**Assigned task**. Omit every picture, and retype the lines that run from the beginning of the data below through the line containing "Namun AR tidak", inclusive.

**Data**.
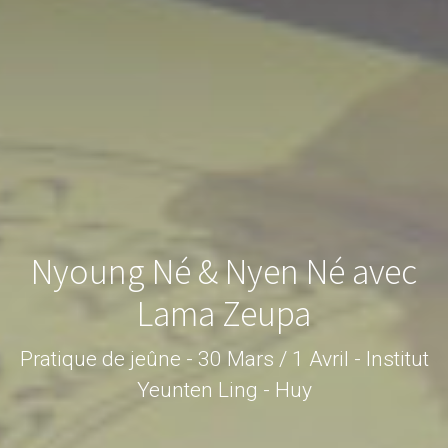
Nyoung Né & Nyen Né avec
Lama Zeupa
Pratique de jeûne - 30 Mars / 1 Avril - Institut
Yeunten Ling - Huy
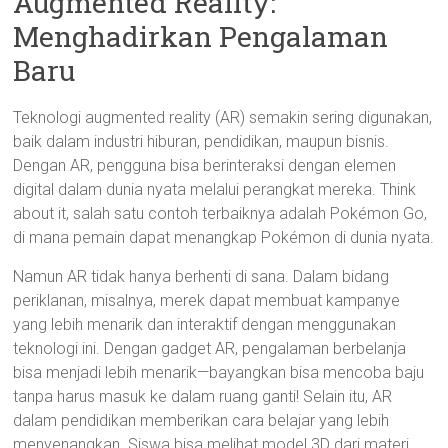
Augmented Reality:
Menghadirkan Pengalaman
Baru
Teknologi augmented reality (AR) semakin sering digunakan,
baik dalam industri hiburan, pendidikan, maupun bisnis.
Dengan AR, pengguna bisa berinteraksi dengan elemen
digital dalam dunia nyata melalui perangkat mereka. Think
about it, salah satu contoh terbaiknya adalah Pokémon Go,
di mana pemain dapat menangkap Pokémon di dunia nyata.
Namun AR tidak hanya berhenti di sana. Dalam bidang
periklanan, misalnya, merek dapat membuat kampanye
yang lebih menarik dan interaktif dengan menggunakan
teknologi ini. Dengan gadget AR, pengalaman berbelanja
bisa menjadi lebih menarik—bayangkan bisa mencoba baju
tanpa harus masuk ke dalam ruang ganti! Selain itu, AR
dalam pendidikan memberikan cara belajar yang lebih
menyenangkan. Siswa bisa melihat model 3D dari materi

**Written response**.
Nyoung Né & Nyen Né avec
Lama Zeupa
Pratique de jeûne - 30 Mars / 1 Avril - Institut
Yeunten Ling - Huy
Augmented Reality:
Menghadirkan Pengalaman
Baru
Teknologi augmented reality (AR) semakin sering digunakan,
baik dalam industri hiburan, pendidikan, maupun bisnis.
Dengan AR, pengguna bisa berinteraksi dengan elemen
digital dalam dunia nyata melalui perangkat mereka. Think
about it, salah satu contoh terbaiknya adalah Pokémon Go,
di mana pemain dapat menangkap Pokémon di dunia nyata.
Namun AR tidak hanya berhenti di sana. Dalam bidang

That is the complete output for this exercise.